Exercise
Carry on the forum thread about smoothing bumpy Tomy track joints, starting right after its last sentence.

Passage given
# Smoothing things out...



## tjd241 (Jan 25, 2004)

How are you all smoothing out the lumps and bumps that present themselves when you join together pieces of Tomy track? To a certain extent I realize that some "clickety-click" is always going to be present, which I accept, but some of the joints need a little more attention. Just wanted to ask what others are doing in case I've missed a tip or trick that could help. thanks in advance for any input you can provide. dave


----------



## 1976Cordoba (Sep 20, 2000)

1 -- Take the track pieces apart.

2 -- Get a Dremel or similar rotary tool.

3 -- Grind off the bottom lip of the locking tabs (this is whats causing the track to rise at the seams. It has to be tight or else this becomes an issue).

4 -- Reassemble track pieces and everything should be smooth.

'doba


----------



## AfxToo (Aug 29, 2003)

-----


----------



## 1976Cordoba (Sep 20, 2000)

AfxToo said:


> Here's a picture from an earlier post that shows the little locking bumps (blue arrow) that need to be removed. I cut the bumps off with a rotary tool. Some people remove the whole tab that the locking bump is on. I like to leave as much of the track mating structure intact as possible for better support.

Data excerpts
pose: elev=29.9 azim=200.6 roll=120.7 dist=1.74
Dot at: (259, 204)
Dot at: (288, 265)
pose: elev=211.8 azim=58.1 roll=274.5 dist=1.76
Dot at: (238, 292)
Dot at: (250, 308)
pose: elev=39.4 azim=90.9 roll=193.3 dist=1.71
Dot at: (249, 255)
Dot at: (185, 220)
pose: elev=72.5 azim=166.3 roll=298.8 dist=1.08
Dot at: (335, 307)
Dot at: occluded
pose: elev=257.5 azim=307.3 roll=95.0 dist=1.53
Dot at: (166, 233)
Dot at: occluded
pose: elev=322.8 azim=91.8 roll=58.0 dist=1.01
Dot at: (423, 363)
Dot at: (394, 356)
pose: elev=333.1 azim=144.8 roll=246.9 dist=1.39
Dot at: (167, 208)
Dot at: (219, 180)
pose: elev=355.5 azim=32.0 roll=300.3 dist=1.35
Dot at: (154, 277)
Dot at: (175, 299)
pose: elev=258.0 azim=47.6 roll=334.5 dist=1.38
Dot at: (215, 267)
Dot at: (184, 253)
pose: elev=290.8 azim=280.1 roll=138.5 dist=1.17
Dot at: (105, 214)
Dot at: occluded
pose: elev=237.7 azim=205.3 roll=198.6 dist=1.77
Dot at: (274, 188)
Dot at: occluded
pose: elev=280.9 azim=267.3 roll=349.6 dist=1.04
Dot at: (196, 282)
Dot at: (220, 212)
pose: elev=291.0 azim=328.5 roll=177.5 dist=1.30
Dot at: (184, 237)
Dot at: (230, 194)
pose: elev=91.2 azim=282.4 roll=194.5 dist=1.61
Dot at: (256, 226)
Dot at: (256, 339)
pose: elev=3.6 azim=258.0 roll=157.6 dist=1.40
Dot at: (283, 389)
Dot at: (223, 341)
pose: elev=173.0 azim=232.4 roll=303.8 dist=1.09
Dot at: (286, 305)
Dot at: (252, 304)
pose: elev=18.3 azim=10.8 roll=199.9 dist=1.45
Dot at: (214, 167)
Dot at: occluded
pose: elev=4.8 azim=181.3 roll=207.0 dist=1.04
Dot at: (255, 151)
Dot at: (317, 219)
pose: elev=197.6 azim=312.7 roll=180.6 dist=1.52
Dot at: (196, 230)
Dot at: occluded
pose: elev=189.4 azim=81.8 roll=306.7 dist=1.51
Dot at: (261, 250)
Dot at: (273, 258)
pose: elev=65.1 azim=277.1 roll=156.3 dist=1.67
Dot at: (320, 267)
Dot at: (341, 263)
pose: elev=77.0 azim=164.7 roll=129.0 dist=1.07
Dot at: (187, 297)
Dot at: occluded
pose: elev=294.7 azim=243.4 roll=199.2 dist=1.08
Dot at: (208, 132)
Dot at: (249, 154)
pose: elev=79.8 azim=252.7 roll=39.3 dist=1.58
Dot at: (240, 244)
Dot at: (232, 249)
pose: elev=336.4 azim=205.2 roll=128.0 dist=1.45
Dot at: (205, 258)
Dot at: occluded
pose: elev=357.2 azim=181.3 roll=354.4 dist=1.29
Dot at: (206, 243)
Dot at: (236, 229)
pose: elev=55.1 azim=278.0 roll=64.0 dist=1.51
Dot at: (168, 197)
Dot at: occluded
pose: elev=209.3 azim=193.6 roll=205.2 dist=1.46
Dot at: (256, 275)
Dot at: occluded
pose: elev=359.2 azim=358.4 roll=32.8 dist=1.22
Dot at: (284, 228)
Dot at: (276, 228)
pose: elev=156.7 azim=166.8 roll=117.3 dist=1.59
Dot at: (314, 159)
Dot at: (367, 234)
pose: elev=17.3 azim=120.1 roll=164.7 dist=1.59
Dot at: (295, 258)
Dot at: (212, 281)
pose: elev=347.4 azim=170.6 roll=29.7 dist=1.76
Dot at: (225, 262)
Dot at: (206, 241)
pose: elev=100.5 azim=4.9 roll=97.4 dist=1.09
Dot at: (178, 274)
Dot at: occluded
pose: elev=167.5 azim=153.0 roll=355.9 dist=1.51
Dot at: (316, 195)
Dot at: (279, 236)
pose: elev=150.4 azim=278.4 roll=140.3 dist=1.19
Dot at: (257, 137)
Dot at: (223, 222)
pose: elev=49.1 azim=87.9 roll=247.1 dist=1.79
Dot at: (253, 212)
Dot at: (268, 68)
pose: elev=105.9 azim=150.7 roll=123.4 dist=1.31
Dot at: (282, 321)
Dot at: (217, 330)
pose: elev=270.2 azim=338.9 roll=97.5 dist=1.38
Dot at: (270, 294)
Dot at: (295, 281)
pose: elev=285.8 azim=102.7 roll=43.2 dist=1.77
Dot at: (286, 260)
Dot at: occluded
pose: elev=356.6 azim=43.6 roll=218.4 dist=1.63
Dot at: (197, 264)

Response to the task
> 
> http://www.hobbytalk.com/bbs1/attachment.php?attachmentid=24460


 I actually grind off the tab from the bottom of the track (the one that slides _over_ the one you have pointed out).

 Works either way and probably just a personal preference. 

'doba


----------



## tjd241 (Jan 25, 2004)

*Uh Oh...*

I shouldn't have skipped Noddaz's link on how to put together a slot car track. I already layed and fastened the track. 20/20 hindsight as usual. I guess a little T.L.S. is in order (tender loving sandpaper)... Luckily only a few trouble spots have given me a problem. Live and learn.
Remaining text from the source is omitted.